Je compris que j'en étais pour un accès de paludisme. Il me restait de vieilles fièvres dans le sang, et la nuit d'humidité venait de les faire sortir; de plus, mon épaule et les effets des gaz se coalisaient pour m'aplatir tout à fait. Sans me laisser le temps de me reconnaître, Mr Turnbull m'aida à me déshabiller, et me mit au lit dans l'une des deux armoires qui garnissaient les murs de la cuisine.
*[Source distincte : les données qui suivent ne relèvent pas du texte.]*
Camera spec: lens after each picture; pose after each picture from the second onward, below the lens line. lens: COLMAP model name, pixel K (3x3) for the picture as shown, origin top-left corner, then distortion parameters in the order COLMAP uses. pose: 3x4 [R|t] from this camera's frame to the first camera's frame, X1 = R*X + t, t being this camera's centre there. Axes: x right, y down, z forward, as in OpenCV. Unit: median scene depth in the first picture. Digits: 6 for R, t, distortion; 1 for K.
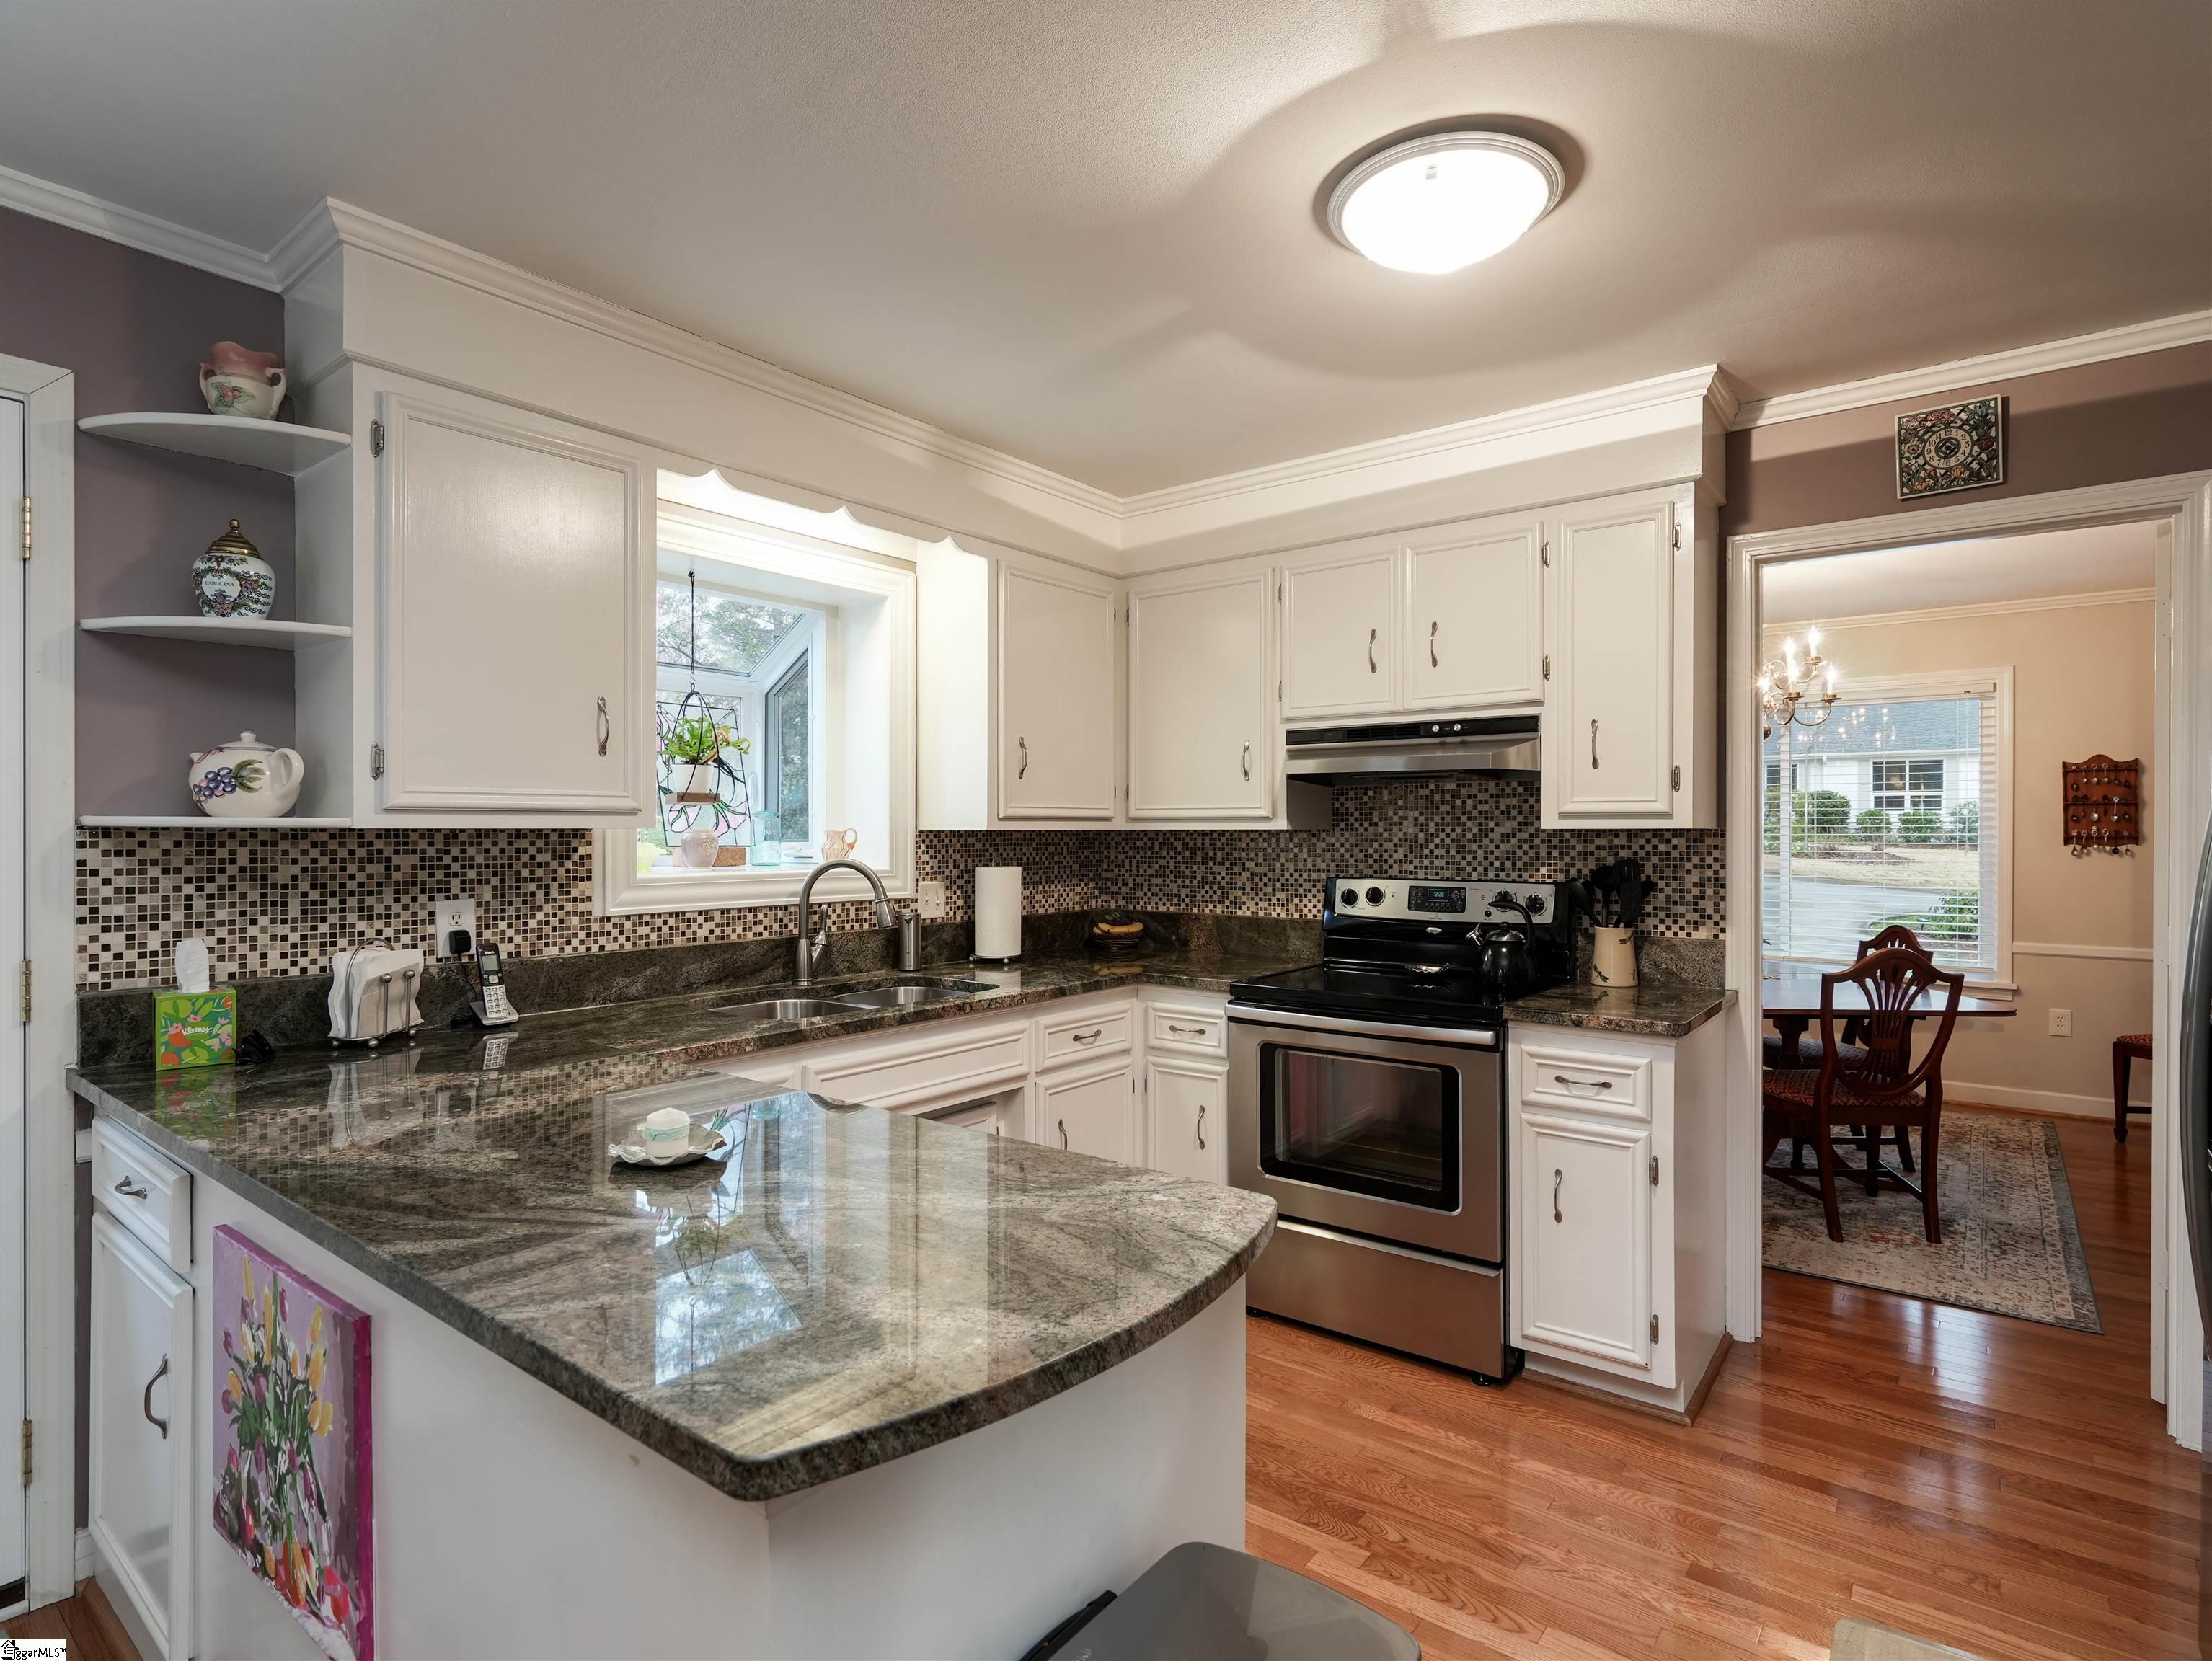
lens RADIAL K [[1131.6, 0, 1082.8], [0, 1131.6, 835.4], [0, 0, 1]] dist [-0.006005, 0.000344]
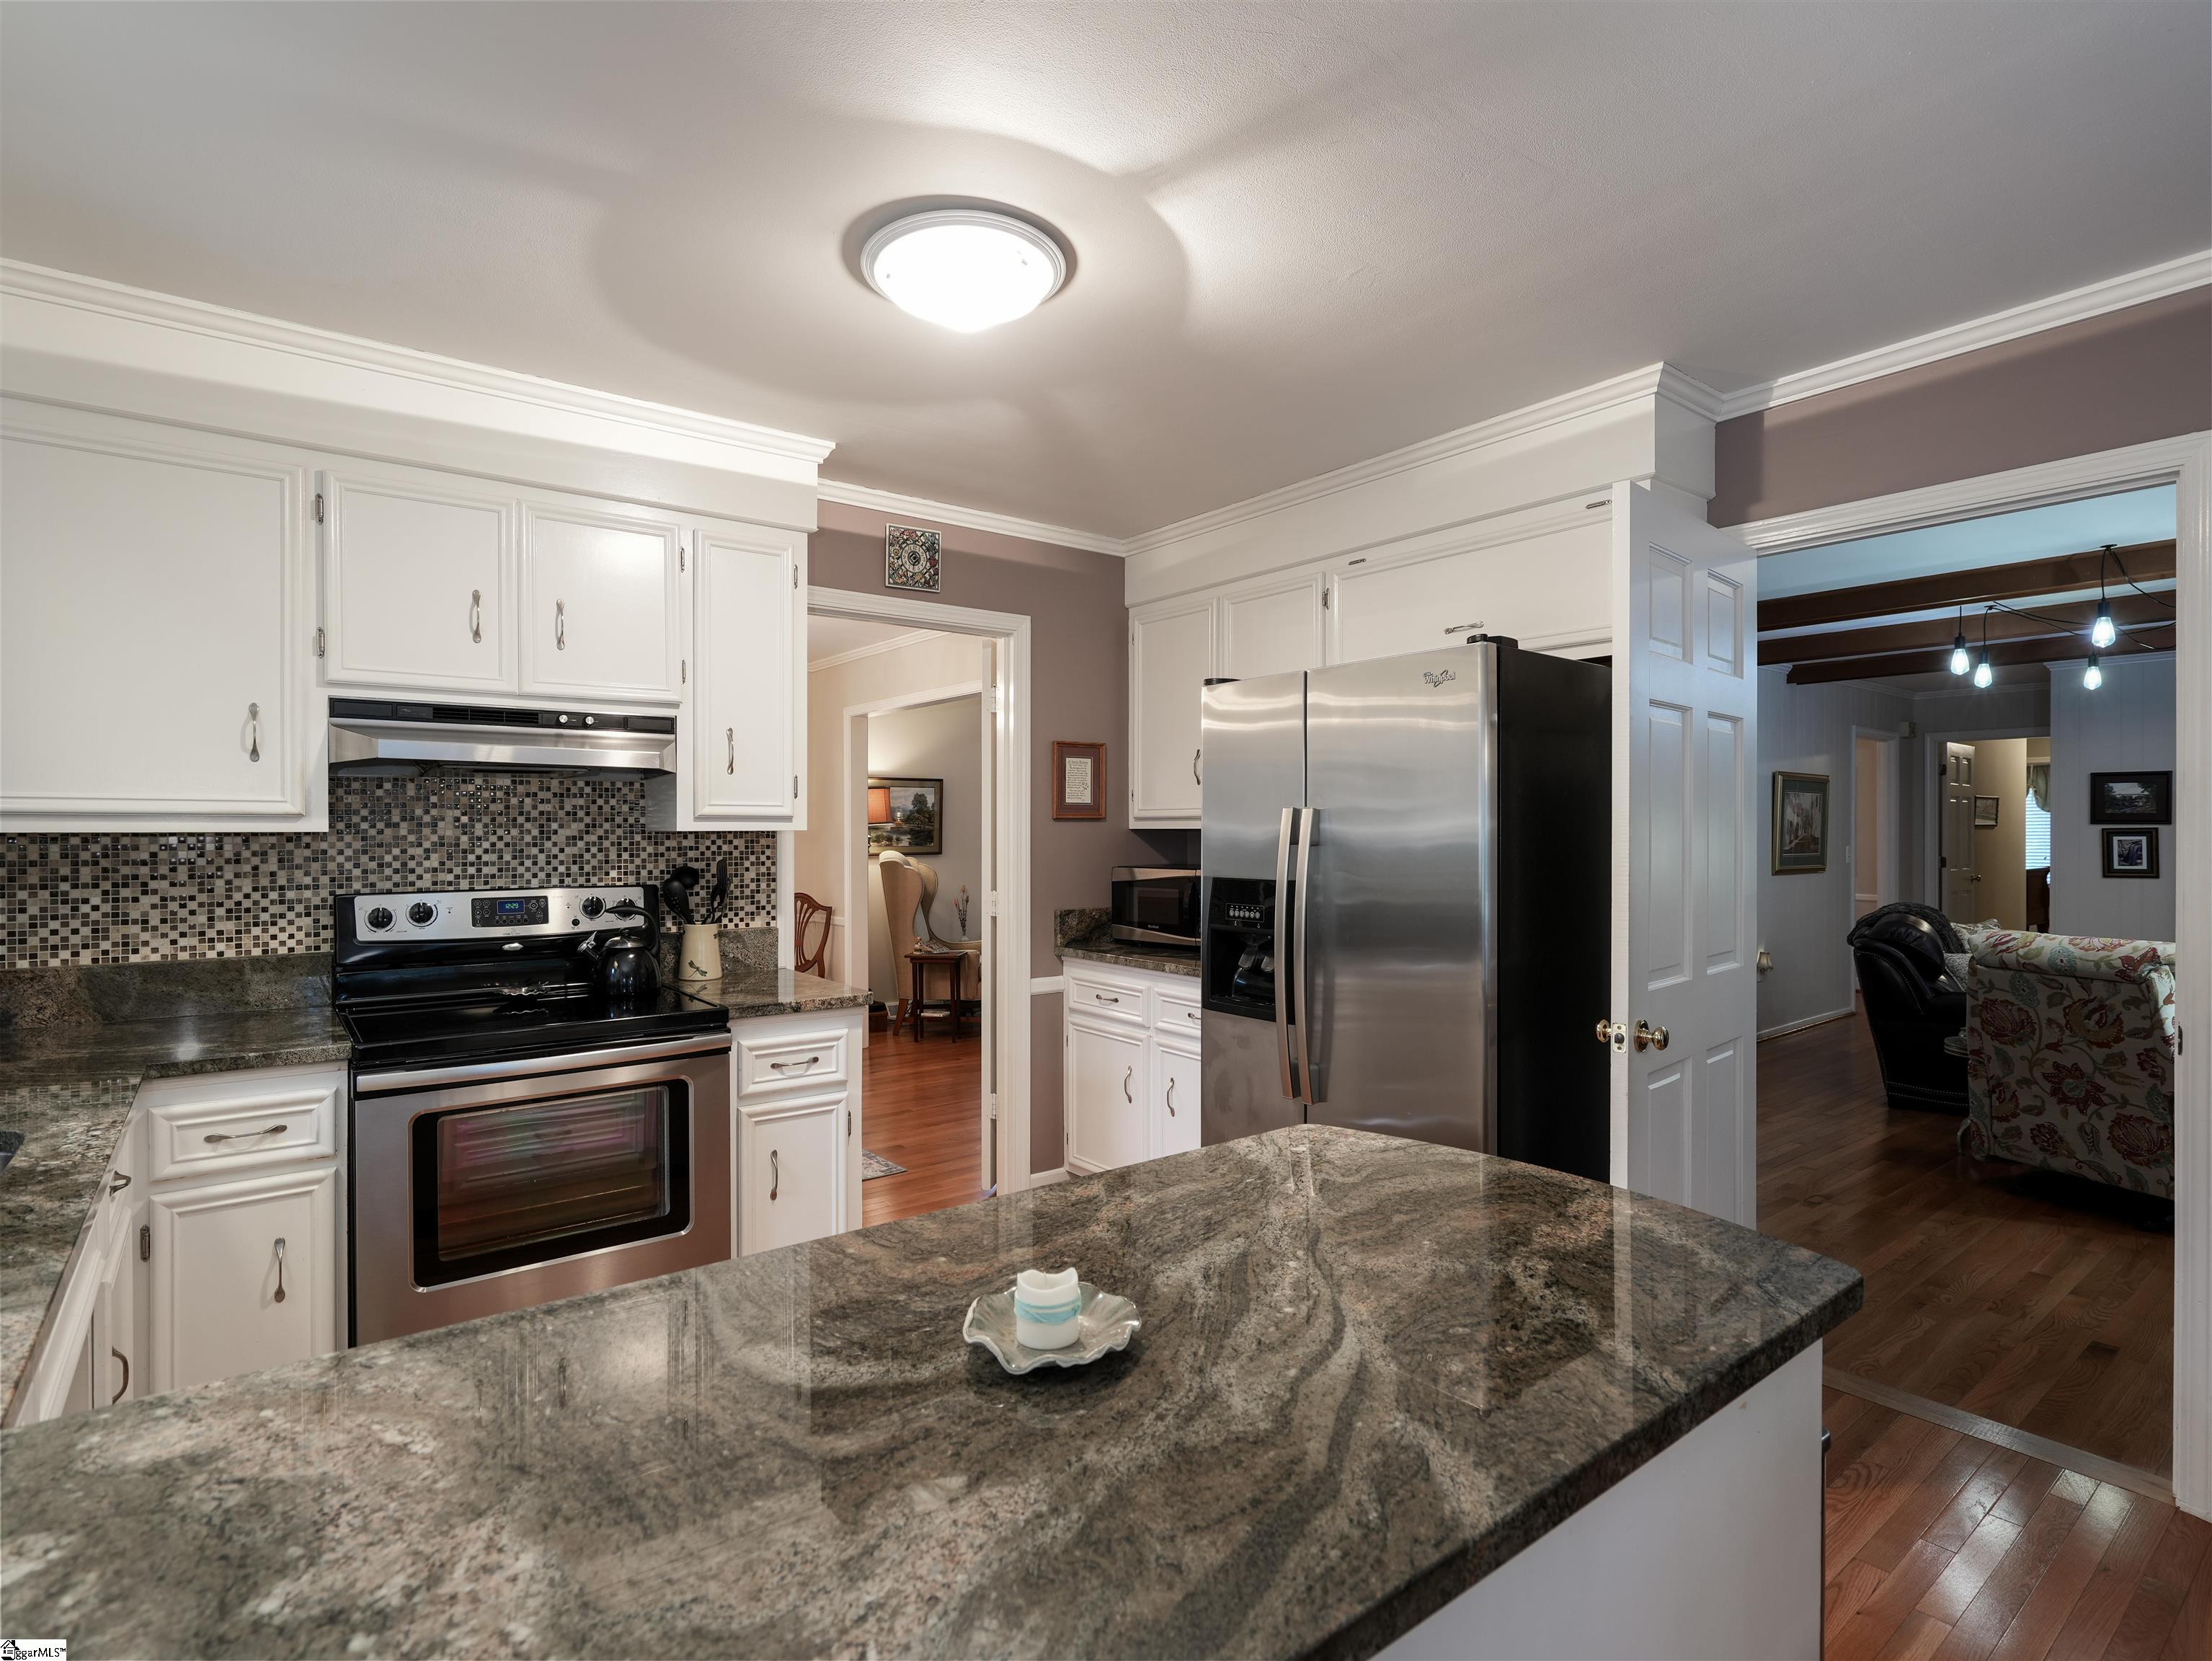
lens RADIAL K [[1131.8, 0, 1084.2], [0, 1131.8, 826.1], [0, 0, 1]] dist [-0.006005, 0.000344]
pose [[0.247473, 0.004382, 0.968885, -0.427189], [0.006929, 0.999956, -0.006292, -0.000951], [-0.968870, 0.008270, 0.247431, 0.357609]]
Il ne vous abandonnait pas dans le besoin, ce vieux cantonnier. Sa femme était morte des années auparavant, et depuis le mariage de sa fille il vivait seul. Pendant près de dix jours, il me donna tous les soins rudimentaires que réclamait mon état. Il ne me fallait qu'être laissé en paix tant que la fièvre suivait son cours, et, lorsque ma peau reprit sa température normale, je m'aperçus que l'accès avait à peu près guéri mon épaule. Mais il fut assez grave, et tout en quittant le lit au bout de cinq jours, il me fallut encore du temps pour me remettre d'aplomb.
Il partait chaque matin, me laissant du lait pour la journée, et fermant à clef la porte derrière lui; et à la brune il revenait s'asseoir silencieux au coin de l'âtre. Pas une âme n'approcha de la maison. Quand je me trouvai mieux, il ne m'importuna pas de questions. À plusieurs reprises il me procura un Scotsman vieux de deux jours, et je remarquai que l'intérêt soulevé par l'assassinat de Portland Place était épuisé. On n'en parlait plus, et il n'était guère question que d'une certaine Assemblée générale – une sorte de farce ecclésiastique, à ce que je compris.